Circuit design text data
####################
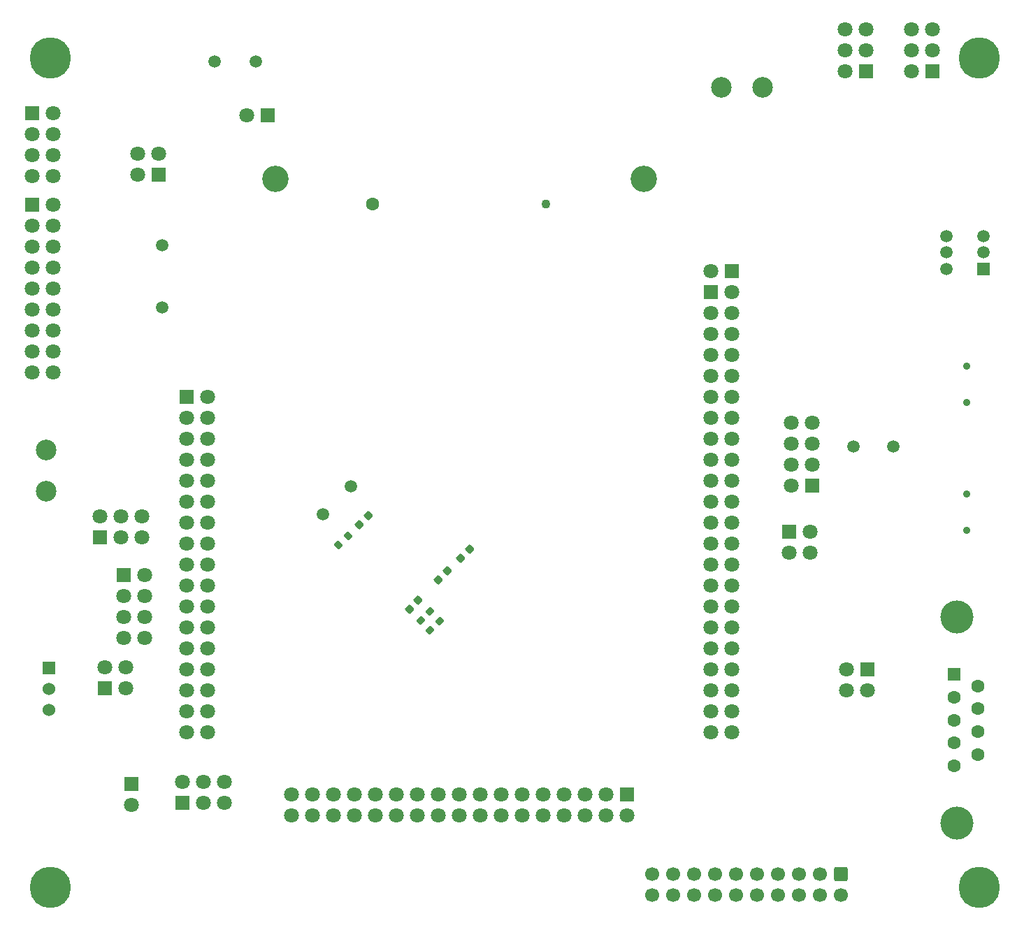
<source format=gbr>
%TF.GenerationSoftware,KiCad,Pcbnew,8.0.5*%
%TF.CreationDate,2025-04-27T01:42:02+08:00*%
%TF.ProjectId,STM32_learning,53544d33-325f-46c6-9561-726e696e672e,rev?*%
%TF.SameCoordinates,Original*%
%TF.FileFunction,Soldermask,Bot*%
%TF.FilePolarity,Negative*%
%FSLAX46Y46*%
G04 Gerber Fmt 4.6, Leading zero omitted, Abs format (unit mm)*
G04 Created by KiCad (PCBNEW 8.0.5) date 2025-04-27 01:42:02*
%MOMM*%
%LPD*%
G01*
G04 APERTURE LIST*
G04 Aperture macros list*
%AMRoundRect*
0 Rectangle with rounded corners*
0 $1 Rounding radius*
0 $2 $3 $4 $5 $6 $7 $8 $9 X,Y pos of 4 corners*
0 Add a 4 corners polygon primitive as box body*
4,1,4,$2,$3,$4,$5,$6,$7,$8,$9,$2,$3,0*
0 Add four circle primitives for the rounded corners*
1,1,$1+$1,$2,$3*
1,1,$1+$1,$4,$5*
1,1,$1+$1,$6,$7*
1,1,$1+$1,$8,$9*
0 Add four rect primitives between the rounded corners*
20,1,$1+$1,$2,$3,$4,$5,0*
20,1,$1+$1,$4,$5,$6,$7,0*
20,1,$1+$1,$6,$7,$8,$9,0*
20,1,$1+$1,$8,$9,$2,$3,0*%
G04 Aperture macros list end*
%ADD10C,3.200000*%
%ADD11R,1.800000X1.800000*%
%ADD12C,1.800000*%
%ADD13RoundRect,0.250000X-0.600000X0.600000X-0.600000X-0.600000X0.600000X-0.600000X0.600000X0.600000X0*%
%ADD14C,1.700000*%
%ADD15C,1.500000*%
%ADD16R,1.500000X1.500000*%
%ADD17C,4.000000*%
%ADD18R,1.600000X1.600000*%
%ADD19C,1.600000*%
%ADD20C,1.100000*%
%ADD21C,5.000000*%
%ADD22R,1.524000X1.524000*%
%ADD23C,1.524000*%
%ADD24C,0.900000*%
%ADD25C,2.500000*%
%ADD26RoundRect,0.225000X-0.017678X0.335876X-0.335876X0.017678X0.017678X-0.335876X0.335876X-0.017678X0*%
%ADD27RoundRect,0.200000X0.335876X0.053033X0.053033X0.335876X-0.335876X-0.053033X-0.053033X-0.335876X0*%
%ADD28RoundRect,0.200000X0.053033X-0.335876X0.335876X-0.053033X-0.053033X0.335876X-0.335876X0.053033X0*%
%ADD29RoundRect,0.225000X0.017678X-0.335876X0.335876X-0.017678X-0.017678X0.335876X-0.335876X0.017678X0*%
G04 APERTURE END LIST*
D10*
%TO.C,J22*%
X57770000Y-59180000D03*
X102350000Y-59180000D03*
D11*
X100320000Y-133730000D03*
D12*
X100320000Y-136270000D03*
X97780000Y-133730000D03*
X97780000Y-136270000D03*
X95240000Y-133730000D03*
X95240000Y-136270000D03*
X92700000Y-133730000D03*
X92700000Y-136270000D03*
X90160000Y-133730000D03*
X90160000Y-136270000D03*
X87620000Y-133730000D03*
X87620000Y-136270000D03*
X85080000Y-133730000D03*
X85080000Y-136270000D03*
X82540000Y-133730000D03*
X82540000Y-136270000D03*
X80000000Y-133730000D03*
X80000000Y-136270000D03*
X77460000Y-133730000D03*
X77460000Y-136270000D03*
X74920000Y-133730000D03*
X74920000Y-136270000D03*
X72380000Y-133730000D03*
X72380000Y-136270000D03*
X69840000Y-133730000D03*
X69840000Y-136270000D03*
X67300000Y-133730000D03*
X67300000Y-136270000D03*
X64760000Y-133730000D03*
X64760000Y-136270000D03*
X62220000Y-133730000D03*
X62220000Y-136270000D03*
X59680000Y-133730000D03*
X59680000Y-136270000D03*
%TD*%
D11*
%TO.C,J18*%
X56772500Y-51460000D03*
D12*
X54232500Y-51460000D03*
%TD*%
D11*
%TO.C,J4*%
X46460000Y-134770000D03*
D12*
X46460000Y-132230000D03*
X49000000Y-134770000D03*
X49000000Y-132230000D03*
X51540000Y-134770000D03*
X51540000Y-132230000D03*
%TD*%
D13*
%TO.C,J6*%
X126230000Y-143447500D03*
D14*
X126230000Y-145987500D03*
X123690000Y-143447500D03*
X123690000Y-145987500D03*
X121150000Y-143447500D03*
X121150000Y-145987500D03*
X118610000Y-143447500D03*
X118610000Y-145987500D03*
X116070000Y-143447500D03*
X116070000Y-145987500D03*
X113530000Y-143447500D03*
X113530000Y-145987500D03*
X110990000Y-143447500D03*
X110990000Y-145987500D03*
X108450000Y-143447500D03*
X108450000Y-145987500D03*
X105910000Y-143447500D03*
X105910000Y-145987500D03*
X103370000Y-143447500D03*
X103370000Y-145987500D03*
%TD*%
D11*
%TO.C,J23*%
X129289000Y-46131000D03*
D12*
X126749000Y-46131000D03*
X129289000Y-43591000D03*
X126749000Y-43591000D03*
X129289000Y-41051000D03*
X126749000Y-41051000D03*
%TD*%
D15*
%TO.C,LS1*%
X50387500Y-44950000D03*
X55387500Y-44950000D03*
%TD*%
D11*
%TO.C,J12*%
X39389500Y-107139000D03*
D12*
X41929500Y-107139000D03*
X39389500Y-109679000D03*
X41929500Y-109679000D03*
X39389500Y-112219000D03*
X41929500Y-112219000D03*
X39389500Y-114759000D03*
X41929500Y-114759000D03*
%TD*%
D11*
%TO.C,D3*%
X40315000Y-132450000D03*
D12*
X40315000Y-134990000D03*
%TD*%
D11*
%TO.C,J19*%
X119979000Y-101951000D03*
D12*
X122519000Y-101951000D03*
X119979000Y-104491000D03*
X122519000Y-104491000D03*
%TD*%
D11*
%TO.C,J20*%
X28230000Y-51190000D03*
D12*
X30770000Y-51190000D03*
X28230000Y-53730000D03*
X30770000Y-53730000D03*
X28230000Y-56270000D03*
X30770000Y-56270000D03*
X28230000Y-58810000D03*
X30770000Y-58810000D03*
%TD*%
D11*
%TO.C,J13*%
X113040000Y-70310000D03*
D12*
X110500000Y-70310000D03*
%TD*%
D15*
%TO.C,Y3*%
X132609000Y-91611000D03*
X127729000Y-91611000D03*
%TD*%
D16*
%TO.C,SW1*%
X143519000Y-70091000D03*
D15*
X143519000Y-68091000D03*
X143519000Y-66091000D03*
X139019000Y-70091000D03*
X139019000Y-68091000D03*
X139019000Y-66091000D03*
%TD*%
D17*
%TO.C,J8*%
X140275875Y-137256625D03*
X140275875Y-112256625D03*
D18*
X139975875Y-119216625D03*
D19*
X139975875Y-121986625D03*
X139975875Y-124756625D03*
X139975875Y-127526625D03*
X139975875Y-130296625D03*
X142815875Y-120601625D03*
X142815875Y-123371625D03*
X142815875Y-126141625D03*
X142815875Y-128911625D03*
%TD*%
D15*
%TO.C,BT1*%
X44025000Y-74725000D03*
X44025000Y-67225000D03*
%TD*%
%TO.C,Y1*%
X63467589Y-99832412D03*
X66918270Y-96381731D03*
%TD*%
D11*
%TO.C,J21*%
X28230000Y-62340000D03*
D12*
X30770000Y-62340000D03*
X28230000Y-64880000D03*
X30770000Y-64880000D03*
X28230000Y-67420000D03*
X30770000Y-67420000D03*
X28230000Y-69960000D03*
X30770000Y-69960000D03*
X28230000Y-72500000D03*
X30770000Y-72500000D03*
X28230000Y-75040000D03*
X30770000Y-75040000D03*
X28230000Y-77580000D03*
X30770000Y-77580000D03*
X28230000Y-80120000D03*
X30770000Y-80120000D03*
X28230000Y-82660000D03*
X30770000Y-82660000D03*
%TD*%
D20*
%TO.C,J15*%
X90500000Y-62175000D03*
D19*
X69500000Y-62175000D03*
%TD*%
D21*
%TO.C,*%
X143000000Y-145000000D03*
%TD*%
D22*
%TO.C,D4*%
X30295000Y-118395000D03*
D23*
X30295000Y-120935000D03*
X30295000Y-123475000D03*
%TD*%
D24*
%TO.C,J1*%
X141494000Y-101771000D03*
X141494000Y-97371000D03*
%TD*%
D11*
%TO.C,J10*%
X36522500Y-102617500D03*
D12*
X36522500Y-100077500D03*
X39062500Y-102617500D03*
X39062500Y-100077500D03*
X41602500Y-102617500D03*
X41602500Y-100077500D03*
%TD*%
D11*
%TO.C,J5*%
X122789000Y-96361000D03*
D12*
X120249000Y-96361000D03*
X122789000Y-93821000D03*
X120249000Y-93821000D03*
X122789000Y-91281000D03*
X120249000Y-91281000D03*
X122789000Y-88741000D03*
X120249000Y-88741000D03*
%TD*%
D25*
%TO.C,J14*%
X111725000Y-48082600D03*
X116725000Y-48082600D03*
%TD*%
%TO.C,J11*%
X29965000Y-97050000D03*
X29965000Y-92050000D03*
%TD*%
D11*
%TO.C,J3*%
X110500000Y-72850000D03*
D12*
X113040000Y-72850000D03*
X110500000Y-75390000D03*
X113040000Y-75390000D03*
X110500000Y-77930000D03*
X113040000Y-77930000D03*
X110500000Y-80470000D03*
X113040000Y-80470000D03*
X110500000Y-83010000D03*
X113040000Y-83010000D03*
X110500000Y-85550000D03*
X113040000Y-85550000D03*
X110500000Y-88090000D03*
X113040000Y-88090000D03*
X110500000Y-90630000D03*
X113040000Y-90630000D03*
X110500000Y-93170000D03*
X113040000Y-93170000D03*
X110500000Y-95710000D03*
X113040000Y-95710000D03*
X110500000Y-98250000D03*
X113040000Y-98250000D03*
X110500000Y-100790000D03*
X113040000Y-100790000D03*
X110500000Y-103330000D03*
X113040000Y-103330000D03*
X110500000Y-105870000D03*
X113040000Y-105870000D03*
X110500000Y-108410000D03*
X113040000Y-108410000D03*
X110500000Y-110950000D03*
X113040000Y-110950000D03*
X110500000Y-113490000D03*
X113040000Y-113490000D03*
X110500000Y-116030000D03*
X113040000Y-116030000D03*
X110500000Y-118570000D03*
X113040000Y-118570000D03*
X110500000Y-121110000D03*
X113040000Y-121110000D03*
X110500000Y-123650000D03*
X113040000Y-123650000D03*
X110500000Y-126190000D03*
X113040000Y-126190000D03*
%TD*%
D11*
%TO.C,J2*%
X46960000Y-85550000D03*
D12*
X49500000Y-85550000D03*
X46960000Y-88090000D03*
X49500000Y-88090000D03*
X46960000Y-90630000D03*
X49500000Y-90630000D03*
X46960000Y-93170000D03*
X49500000Y-93170000D03*
X46960000Y-95710000D03*
X49500000Y-95710000D03*
X46960000Y-98250000D03*
X49500000Y-98250000D03*
X46960000Y-100790000D03*
X49500000Y-100790000D03*
X46960000Y-103330000D03*
X49500000Y-103330000D03*
X46960000Y-105870000D03*
X49500000Y-105870000D03*
X46960000Y-108410000D03*
X49500000Y-108410000D03*
X46960000Y-110950000D03*
X49500000Y-110950000D03*
X46960000Y-113490000D03*
X49500000Y-113490000D03*
X46960000Y-116030000D03*
X49500000Y-116030000D03*
X46960000Y-118570000D03*
X49500000Y-118570000D03*
X46960000Y-121110000D03*
X49500000Y-121110000D03*
X46960000Y-123650000D03*
X49500000Y-123650000D03*
X46960000Y-126190000D03*
X49500000Y-126190000D03*
%TD*%
D21*
%TO.C,*%
X30500000Y-145000000D03*
%TD*%
D24*
%TO.C,J16*%
X141494000Y-86291000D03*
X141494000Y-81891000D03*
%TD*%
D11*
%TO.C,J17*%
X37055000Y-120905000D03*
D12*
X37055000Y-118365000D03*
X39595000Y-120905000D03*
X39595000Y-118365000D03*
%TD*%
D11*
%TO.C,J24*%
X137289000Y-46131000D03*
D12*
X134749000Y-46131000D03*
X137289000Y-43591000D03*
X134749000Y-43591000D03*
X137289000Y-41051000D03*
X134749000Y-41051000D03*
%TD*%
D21*
%TO.C,REF\u002A\u002A*%
X30500000Y-44500000D03*
%TD*%
D11*
%TO.C,J25*%
X43559500Y-58644500D03*
D12*
X41019500Y-58644500D03*
X43559500Y-56104500D03*
X41019500Y-56104500D03*
%TD*%
D11*
%TO.C,J9*%
X129460875Y-118601625D03*
D12*
X129460875Y-121141625D03*
X126920875Y-118601625D03*
X126920875Y-121141625D03*
%TD*%
D21*
%TO.C,REF\u002A\u002A*%
X143000000Y-44500000D03*
%TD*%
D26*
%TO.C,C11*%
X69019759Y-99980241D03*
X67923743Y-101076257D03*
%TD*%
D27*
%TO.C,R1*%
X76483363Y-113858363D03*
X75316637Y-112691637D03*
%TD*%
D28*
%TO.C,R3*%
X65388388Y-103561612D03*
X66555114Y-102394886D03*
%TD*%
D29*
%TO.C,C5*%
X77480241Y-107769759D03*
X78576257Y-106673743D03*
%TD*%
%TO.C,C10*%
X73951992Y-111298008D03*
X75048008Y-110201992D03*
%TD*%
D26*
%TO.C,C31*%
X81269759Y-104030241D03*
X80173743Y-105126257D03*
%TD*%
D27*
%TO.C,R2*%
X77608363Y-112758363D03*
X76441637Y-111591637D03*
%TD*%
M02*

</source>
####################
> [YOUR ASSIGNMENT]: Leaving out the pictures, print each line of the records above from the first up to and including the one that contains "0 Add four circle", exactly as written.

> [RESPONSE AREA]:
<source format=gbr>
%TF.GenerationSoftware,KiCad,Pcbnew,8.0.5*%
%TF.CreationDate,2025-04-27T01:42:02+08:00*%
%TF.ProjectId,STM32_learning,53544d33-325f-46c6-9561-726e696e672e,rev?*%
%TF.SameCoordinates,Original*%
%TF.FileFunction,Soldermask,Bot*%
%TF.FilePolarity,Negative*%
%FSLAX46Y46*%
G04 Gerber Fmt 4.6, Leading zero omitted, Abs format (unit mm)*
G04 Created by KiCad (PCBNEW 8.0.5) date 2025-04-27 01:42:02*
%MOMM*%
%LPD*%
G01*
G04 APERTURE LIST*
G04 Aperture macros list*
%AMRoundRect*
0 Rectangle with rounded corners*
0 $1 Rounding radius*
0 $2 $3 $4 $5 $6 $7 $8 $9 X,Y pos of 4 corners*
0 Add a 4 corners polygon primitive as box body*
4,1,4,$2,$3,$4,$5,$6,$7,$8,$9,$2,$3,0*
0 Add four circle primitives for the rounded corners*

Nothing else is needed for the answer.